Slowing Down the Flow
The Washington Times, August 23, 1997
By James V. DeLong

The Energy Policy Act of 1992 must rank as one of the more grandiose legislative acts since about 1030 A.D., when King Canute commanded the ocean waves to stop rolling in. The U.S. Congress decided to micromanage the volume of water used in shower heads and toilets all over the United States, in the name of conserving water. No shower head sold after 1994 can use more than 2.2 gallons per minute, and no toilet can use more than 1.6 gallons per flush. These are serious reductions, since a reasonably hard current shower pumps out three to four gallons per minute, and many pre-existing toilets use a luxurious 3.5 gallons per flush.

The reasoning behind the law is murky, to put it charitably, apparently resting solely on fuzzy feelings that water conservation is a good thing. But water is cheap everywhere in the U.S., even in California, which requires expensive engineering works to supply its cities, farms, and golf courses. According to a 1994 report by the state's Department of Water Resources, residential water bills on the South Coast run a little less than a dollar per 100 cubic feet, which works out to about 13/100s of a cent per gallon. This is pretty cheap for water that is supposed to be scarce, and note that the Energy Act will save water worth less than a quarter of a cent with each flush.

This is a strange way to conserve. Ninety percent of California's water goes to farmers anyway, who pay even less than the homeowners. Experts say that if the cities of the coast want more water, all that is needed is to raise the price of water for agriculture slightly and enough will flow from marginal farms to keep golf courses green and toilets flushing happily. The flow controls are an intrusive solution to a non-problem.

Objections to the law are mounting, more on esthetic than economic grounds. Consumers are complaining about the new toilets, saying they do not do the job and begging contractors to resurrect old models. People are also noticing that flushing a 1.6 gallon toilet twice uses almost as much water as flushing a 3.5 gallon toilet once, so perhaps the law is a mite pointless, and that you keep the water running longer to rinse off under a low-flow shower, again making the enterprise pointless as well as irritating. There have been reports of other problems with the new models, such as explosions, though no pictures of such a catastrophe have yet appeared. Clearly, it won't be long until organized crime moves in, shiploads of illegal commodes are landed on remote beaches, and we add the Flush Patrol to the roster of federal law enforcement agencies.
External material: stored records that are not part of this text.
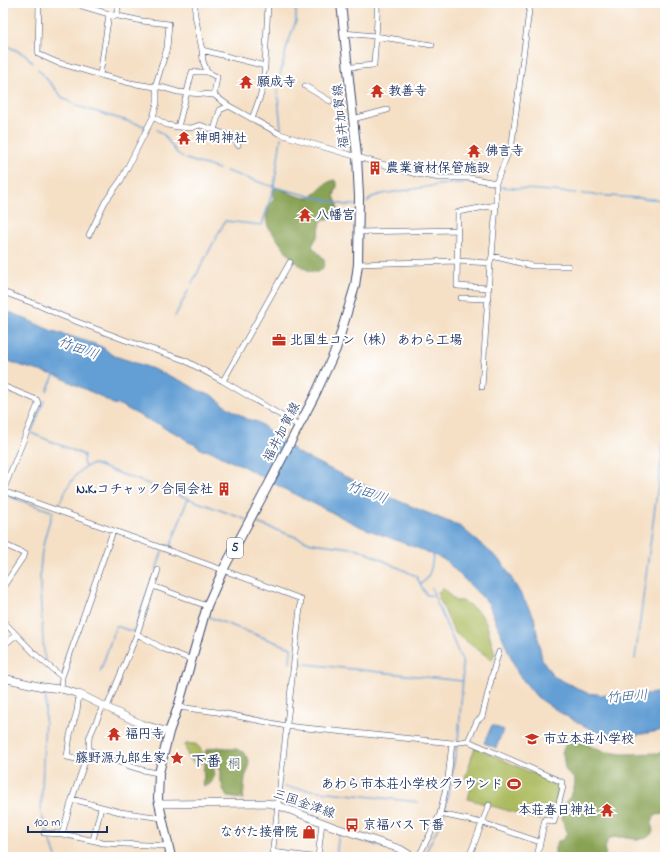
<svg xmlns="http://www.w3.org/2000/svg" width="668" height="860" font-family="'Indie Flower','Klee One',sans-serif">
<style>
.green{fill:#acbb5e;stroke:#64755e}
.forest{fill:#89a355;stroke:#52695a}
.water{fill:#649fd4;stroke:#406799}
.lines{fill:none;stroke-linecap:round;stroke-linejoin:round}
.stream{stroke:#649fd4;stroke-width:1.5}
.minor-casing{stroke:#3c4a6e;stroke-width:6}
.secondary-casing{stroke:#3c4a6e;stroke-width:8}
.primary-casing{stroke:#3c4a6e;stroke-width:10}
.minor{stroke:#fff;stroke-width:5}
.secondary{stroke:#fff;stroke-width:7}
.primary{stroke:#fff;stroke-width:8}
.labels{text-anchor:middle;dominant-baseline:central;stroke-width:4;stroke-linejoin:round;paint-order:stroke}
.shield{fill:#fff;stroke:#5f6d8e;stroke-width:1}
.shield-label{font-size:12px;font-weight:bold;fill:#1b2f5e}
.poi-label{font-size:13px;font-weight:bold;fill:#1b2f5e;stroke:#fff;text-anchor:start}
.street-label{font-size:13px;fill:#1b2f5e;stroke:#fff}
.park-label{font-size:13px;fill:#4e605e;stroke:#fff}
.water-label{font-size:14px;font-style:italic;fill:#385c8d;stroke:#fff}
.quarter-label{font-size:15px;font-weight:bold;fill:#1b2f5e;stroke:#fff}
</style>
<rect width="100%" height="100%" fill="#fff"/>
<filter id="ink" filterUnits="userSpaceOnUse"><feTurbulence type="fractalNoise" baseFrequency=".025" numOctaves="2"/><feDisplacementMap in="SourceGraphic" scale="8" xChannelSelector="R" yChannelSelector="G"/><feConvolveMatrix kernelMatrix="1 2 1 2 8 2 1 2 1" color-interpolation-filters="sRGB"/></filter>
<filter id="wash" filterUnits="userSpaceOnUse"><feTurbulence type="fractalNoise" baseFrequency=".012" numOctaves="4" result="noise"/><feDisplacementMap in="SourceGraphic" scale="16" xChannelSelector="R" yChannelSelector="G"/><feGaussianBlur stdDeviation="0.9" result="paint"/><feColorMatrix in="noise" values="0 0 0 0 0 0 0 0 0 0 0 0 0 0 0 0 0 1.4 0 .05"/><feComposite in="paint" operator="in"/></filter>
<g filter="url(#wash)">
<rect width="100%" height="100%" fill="#f5e0c6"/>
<path class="green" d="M443 588 455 601H463L480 613 486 622 495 654 492 660 454 632 437 593Z
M187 743C190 744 192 744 195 744 202 747 204 757 201 763 189 766 187 753 185 745Z
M475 747 560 786 551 817 542 815 540 820 468 799 472 783 465 778Z"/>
<path class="forest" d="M334 180 337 182V186L334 196 337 203 338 214 335 218 324 219 321 222 318 235 312 246C315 251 321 254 324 260 326 265 321 273 315 272 298 270 284 249 275 236 272 232 268 229 267 223 265 215 270 204 274 198 272 194 273 192 275 188H278C292 193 296 198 311 198 318 190 324 183 334 180Z
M575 739 601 751 622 754 660 753 665 751V814L656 815C651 822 651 823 653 831 652 833 651 835 649 836 638 846 612 828 606 844 605 848 606 853 605 857H557C553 852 555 847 558 841 564 840 566 837 567 831 552 805 575 802 575 780 573 777 569 775 567 772 563 767 565 758 562 752L567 742Z
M217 747 226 748 229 749H236L243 752 249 760 248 770 245 777 243 799 227 797C223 791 222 784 220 777 222 772 221 770 217 767L214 768V771L215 774C213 780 211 786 204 786L202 784 204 777 203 770 205 763 203 760V757L206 750Z"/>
<path class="water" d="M3 311 12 313 50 330 95 344 104 348 112 355 148 367 184 382 197 390 213 396 224 405 247 419 258 422 298 453 336 472 394 499 461 527 502 562 534 617 542 659 553 676 587 693 622 697 656 693 665 690V730L636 735 596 732 564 715 537 697 518 674 488 603 445 560 425 551 361 527 286 490 239 464 232 462 211 451 202 450 194 444 188 442 182 436 164 428 159 424 152 422 120 405 113 404 96 394 80 387 58 376 25 367 3 359Z
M492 725 503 730 496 748 484 743Z"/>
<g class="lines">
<path class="stream" d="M3 44 26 55 33 63
M38 69 63 98 77 106 151 128
M281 128 277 88 287 46 296 21V3
M157 130 164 135 177 153 186 159 219 169
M226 171 274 187 346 205H356
M501 187 576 193
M582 194 665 200
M367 202 372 197 382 194 439 185 471 182 492 187
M192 283 225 221 262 225 274 187 281 138
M175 316 189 289
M47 391 55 373
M44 401 31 433 84 455 83 462 85 467 94 464 247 520
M5 495 51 511
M58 506C65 492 72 476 85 467
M257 523 312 543 359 549 416 576 424 591 427 595 434 596
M170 548 188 498
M156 570 162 552
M421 584C431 577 432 565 433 554
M209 617 291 648 290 663
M635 659 665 431
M45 660C43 648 43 635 42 623 39 582 37 551 53 512
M297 663 462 681
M100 672 116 626 134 632 151 583
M46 692 41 813 56 857
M284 787 418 802
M404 855 406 857
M336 857 339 833 397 852
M428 857 426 852 443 817 445 809 458 741 463 678 462 661 434 596 432 588"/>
</g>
</g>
<g filter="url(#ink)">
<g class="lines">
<g class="minor-casing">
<path id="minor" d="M39 3 38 54 56 62 100 75 130 83 155 87H161L178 92 214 95 229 106 280 134 306 142 416 174 440 178H470L496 183
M82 3V6L109 14 142 21 169 24 167 48 155 87 157 93V103L153 117 121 180 105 202 89 235
M195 3V15L202 50
M117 16 118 3
M344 33 375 36 432 45
M348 68 352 67 374 65C375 44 378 24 377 3
M100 75 109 14
M305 86 330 101
M214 95 217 77 207 72 203 61 202 50 265 66
M153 117 167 125 178 127 187 92 192 72H207
M252 119 261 94 265 66 268 3
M353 119 387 110
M178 127 191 128 200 125 214 130 220 110 229 106
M214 130 233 137 238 145
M358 232 458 230
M492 256 532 266H568
M358 264 457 261 490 263
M489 288 457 286 458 212 496 205
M3 292 38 305 62 316 125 340 184 360 223 381 299 426
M461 298 488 299
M223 381 290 262
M3 386 37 400 38 404 3 491
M482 387 490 263 492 256 496 205V183L512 143 530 3
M3 491 223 570 301 599 272 857
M3 544 25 554 3 587
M153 586 207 606
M3 621 38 657 62 677 61 689
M137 634 164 649 192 660
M3 646 16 635
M62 677 113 531
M79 694 77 711 70 735 67 757 85 761
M107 707 137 634 158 570
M178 707 217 712 286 726 452 743 448 778 440 814 420 854 417 857
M468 741 562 782 561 786 563 787 554 822 545 819 537 857
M452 743 468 741 477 721 482 717 495 664 499 652
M89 750C112 759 134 770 159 773
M72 799 120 812 162 818
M440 814 483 823 540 842
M44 833 62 834 100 842 102 843 169 846
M62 834 72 799 89 750V738L103 706
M93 840 101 808
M272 852 312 857
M318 857 322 823
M469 857 489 805"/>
</g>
<g class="secondary-casing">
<path id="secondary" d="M3 678 43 687 61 689 79 694 141 724 169 732
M159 804 267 803 277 805 334 827 400 849 413 857"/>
</g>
<g class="primary-casing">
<path id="primary" d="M171 857 158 799 159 773 169 732 178 707 207 606 223 570 261 499 315 395 336 349 355 286 358 264 359 197 357 156 341 3"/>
</g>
<use href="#minor" class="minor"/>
<use href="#secondary" class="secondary"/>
<use href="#primary" class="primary"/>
</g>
</g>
<defs>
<g id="temple-bare" transform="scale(1.08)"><path d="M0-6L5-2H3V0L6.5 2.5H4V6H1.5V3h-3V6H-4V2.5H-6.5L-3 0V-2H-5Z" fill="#c8321e" stroke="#fff" stroke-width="2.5" paint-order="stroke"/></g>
<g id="building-bare" transform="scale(1.08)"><path d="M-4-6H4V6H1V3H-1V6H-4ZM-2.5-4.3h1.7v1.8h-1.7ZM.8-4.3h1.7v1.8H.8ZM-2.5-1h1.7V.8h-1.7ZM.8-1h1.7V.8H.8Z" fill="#c8321e" stroke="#fff" stroke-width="2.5" paint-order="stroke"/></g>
<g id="office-bare" transform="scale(1.08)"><path d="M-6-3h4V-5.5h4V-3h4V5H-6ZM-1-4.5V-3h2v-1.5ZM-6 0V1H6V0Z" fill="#c8321e" stroke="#fff" stroke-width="2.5" paint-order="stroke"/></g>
<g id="school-bare" transform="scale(1.08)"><path d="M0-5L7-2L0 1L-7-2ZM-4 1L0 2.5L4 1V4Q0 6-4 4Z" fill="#c8321e" stroke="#fff" stroke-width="2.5" paint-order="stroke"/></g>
<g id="sight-bare" transform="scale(1.08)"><path d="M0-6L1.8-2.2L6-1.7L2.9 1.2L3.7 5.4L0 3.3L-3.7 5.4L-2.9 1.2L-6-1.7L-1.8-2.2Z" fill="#c8321e" stroke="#fff" stroke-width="2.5" paint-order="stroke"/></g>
<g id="stadium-bare" transform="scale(1.08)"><path d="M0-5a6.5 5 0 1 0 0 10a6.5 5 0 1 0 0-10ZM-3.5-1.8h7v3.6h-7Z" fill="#c8321e" stroke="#fff" stroke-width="2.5" paint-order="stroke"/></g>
<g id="bus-bare" transform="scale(1.08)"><path d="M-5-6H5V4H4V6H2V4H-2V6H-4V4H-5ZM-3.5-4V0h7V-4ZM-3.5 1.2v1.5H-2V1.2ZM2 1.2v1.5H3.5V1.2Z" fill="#c8321e" stroke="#fff" stroke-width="2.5" paint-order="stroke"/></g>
<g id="shop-bare" transform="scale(1.08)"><path d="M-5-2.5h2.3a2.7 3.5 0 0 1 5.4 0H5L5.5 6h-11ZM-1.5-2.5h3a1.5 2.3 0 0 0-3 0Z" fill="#c8321e" stroke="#fff" stroke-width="2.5" paint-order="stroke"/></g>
</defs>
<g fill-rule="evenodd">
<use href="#temple-bare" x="246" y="82"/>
<use href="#temple-bare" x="377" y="91"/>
<use href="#temple-bare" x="184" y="138"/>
<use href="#temple-bare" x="474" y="151"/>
<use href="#building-bare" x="375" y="168"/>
<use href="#temple-bare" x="305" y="215"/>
<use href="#office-bare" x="279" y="340"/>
<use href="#building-bare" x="224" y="489"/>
<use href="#temple-bare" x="114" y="734"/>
<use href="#school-bare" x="532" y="739"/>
<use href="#sight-bare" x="177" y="758"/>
<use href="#stadium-bare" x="514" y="784"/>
<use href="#temple-bare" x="607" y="810"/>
<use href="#bus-bare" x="352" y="825"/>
<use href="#shop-bare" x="309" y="832"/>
</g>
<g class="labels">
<rect class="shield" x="227" y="538" width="16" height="20" rx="3"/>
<g class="shield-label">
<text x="235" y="548">5</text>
</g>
<g class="poi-label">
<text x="257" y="82">願成寺</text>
<text x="388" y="91">教善寺</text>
<text x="195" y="138">神明神社</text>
<text x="485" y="151">佛言寺</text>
<text x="386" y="168">農業資材保管施設</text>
<text x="316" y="215">八幡宮</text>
<text x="290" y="340">北国生コン（株） あわら工場</text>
<text x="213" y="489" text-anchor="end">N.K.コチャック合同会社</text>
<text x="125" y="734">福円寺</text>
<text x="543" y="739">市立本荘小学校</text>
<text x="166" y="758" text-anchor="end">藤野源九郎生家</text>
<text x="503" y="784" text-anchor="end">あわら市本荘小学校グラウンド</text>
<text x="596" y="810" text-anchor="end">本荘春日神社</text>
<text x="363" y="825">京福バス 下番</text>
<text x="298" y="832" text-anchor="end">ながた接骨院</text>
</g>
<g class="street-label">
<text transform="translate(341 116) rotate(-96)">福井加賀線</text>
<text transform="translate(282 432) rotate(-63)">福井加賀線</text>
<text transform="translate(304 804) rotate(19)">三国金津線</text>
</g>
<g class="park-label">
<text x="234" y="764">桐</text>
</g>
<g class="water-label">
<text transform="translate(78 349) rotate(20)">竹田川</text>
<text transform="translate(367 493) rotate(20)">竹田川</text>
<text transform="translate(627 697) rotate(-4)">竹田川</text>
</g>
<g class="quarter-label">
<text x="206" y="762">下番</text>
</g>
</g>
<rect width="668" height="860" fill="none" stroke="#fff" stroke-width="16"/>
<path d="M28 826v6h79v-6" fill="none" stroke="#1b2f5e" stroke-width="2"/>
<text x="34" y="826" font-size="12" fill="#1b2f5e" stroke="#ffffff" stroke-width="3" paint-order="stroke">100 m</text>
</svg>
All this annoyance also costs consumers money. Information on the exact costs of the new model toilets is hard to pin down, but they are more expensive than the old ones by significant amounts. At a saving of a quarter of a cent per flush takes many years to get your investment back, if, in fact, you ever get it back. Governments, with New York City and the Feds leading the way, are taking nuttiness a step further, actually tearing out old toilets to replace them with new low-flow models. A cynic might think that the plumbing fixture makers had something to do with drafting this law, as indeed they did.

There is hope, though. In future years, those who fear the regulatory state and its seemingly indomitable expansion may celebrate Sunday, July 20, 1997, as the day the tide turned. On that day Dave Barry, one of America's most widely-read humorists, published a column mocking this law and the Congress that passed it and urging his readers to support H.R. 859, a reform bill introduced by Representative Joseph Knollenberg. Michigan Republican. An old saw goes, I care not who writes a nation's laws if I can write its songs, but this could use some updating. You can keep the songs and the laws both if you want, as long as you give me the satirists.

The cause of reform needs one more ingredient beyond economic rationality and the attention of humorists to achieve maximum power, though. It needs preachers. This law is not just inefficient and silly, it is morally wrong. By what right does Congress declare that a laborer who wants to use an extra gallon on a good hard shower cannot get it because it does not want to raise the price of the thousands of gallons used by Palm Springs golfers by a couple of mills? Or that people who find new model toilets esthetically offensive must grin and bear it? And how dare the political class be so arrogant as to pass such a law so off-handedly, with no serious inquiry into its impact? How can Congress make a search for a good shower into a conspiracy? And who gave it the right to be so utterly incompetent?

Humor is good, but it needs to be spiced with a little genuine outrage. Only then will the bathrooms of America again flow freely.